他の諸々の商品と同じく、都市で売られる食料品には厳重な監視の目が光っていました。これは、食料品が日々の生活に欠かせない重要なものであり、かつ大きな税収を都市にもたらすためであり、不衛生になりがちな都市において人々の安全を守るためでもありました。

居酒屋では最高級ワインの値で安いワインが売られ、肉屋は豚のひづめをつけた足を売って目方をごまかそうと企みます。こうした商人に対抗するため、当局は部門ごとの監査官を使って摘発に努めました。また、衛生面での対応として、祝祭日でも魚や野菜、果実など保存の利かない食料を売る許可を与えたり、腐りやすい内臓などを陳列棚に置くことを禁止したりしました。

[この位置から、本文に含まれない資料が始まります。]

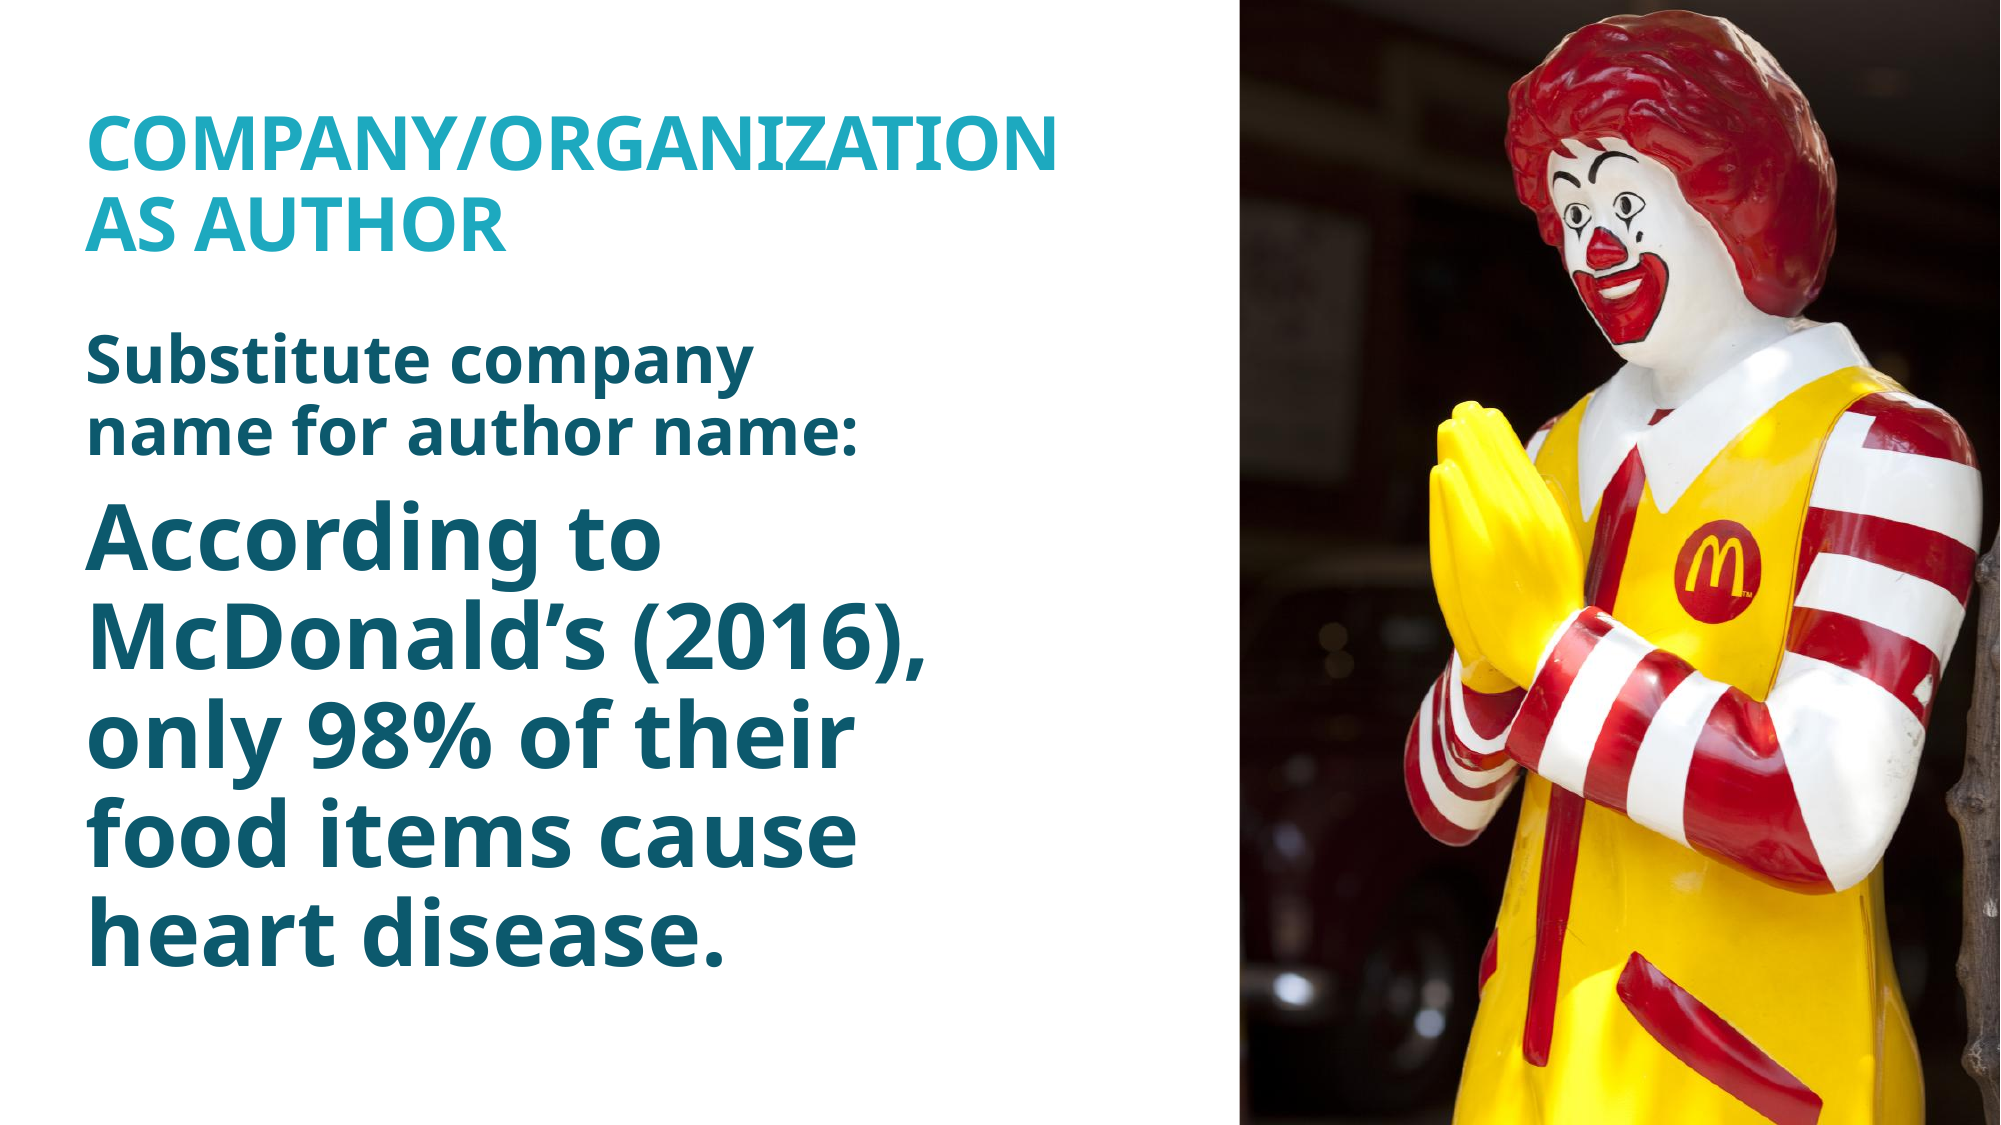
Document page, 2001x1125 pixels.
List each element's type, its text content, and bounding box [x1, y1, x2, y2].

text_box Substitute company name for author name: According to McDonald’s (2016), only 98% of their food items cause heart disease. [71, 319, 970, 374]
picture [1239, 0, 2000, 1125]
text_box COMPANY/ORGANIZATION AS AUTHOR [71, 98, 1172, 347]
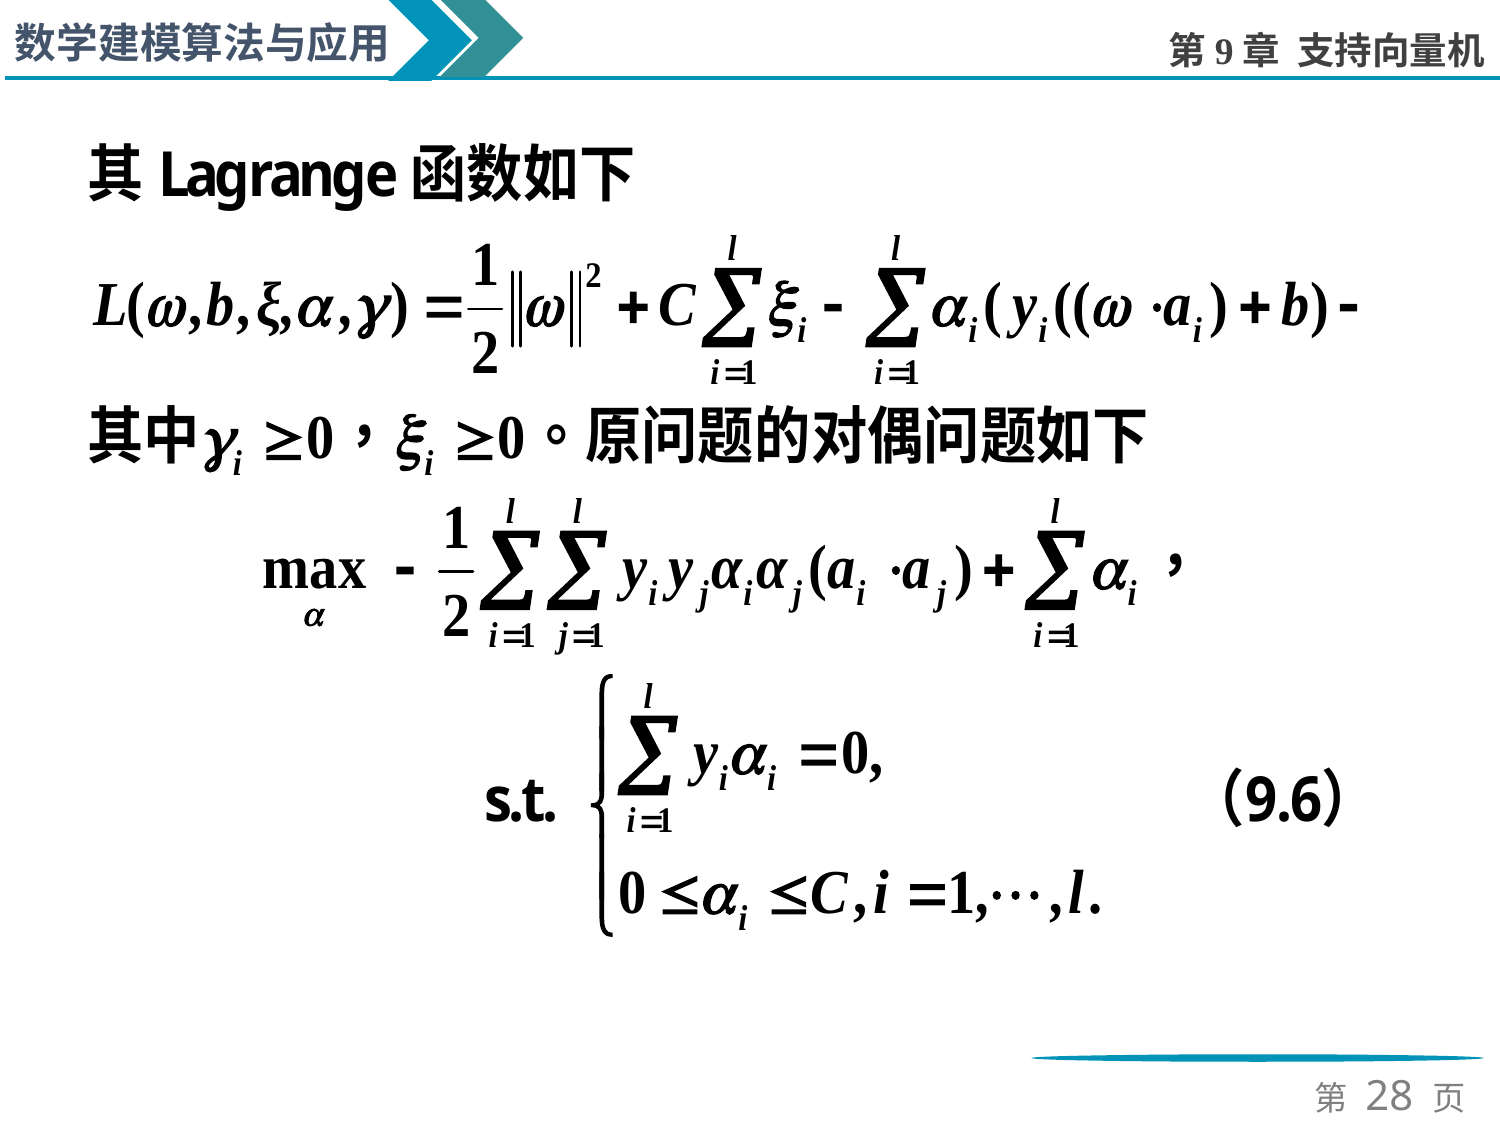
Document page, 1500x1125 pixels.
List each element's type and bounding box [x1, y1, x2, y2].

text_box [87, 132, 1377, 945]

また、当局は都市の食料供給が滞りなく進んでいるかをチェックする必要がありました。穀物の、パンの供給が少なくなり値段が上がると、買占めを防ぐために当局は個々の貯蓄を監査し、穀物の輸出も禁止しました。さらに状況が悪化すると当局が直接穀物を買い上げました。1411年のフィレンツェは近くの農村から遠方の大都市に至るまで様々なところから穀物を輸入しようとしました。そのような試みが実を結び、中世後期のイタリアの大都市では餓死者はほとんどでなくなったのです。そして、緊急事態に陥る前にも、パンや小麦の値段は公権力によって制限されていたのです。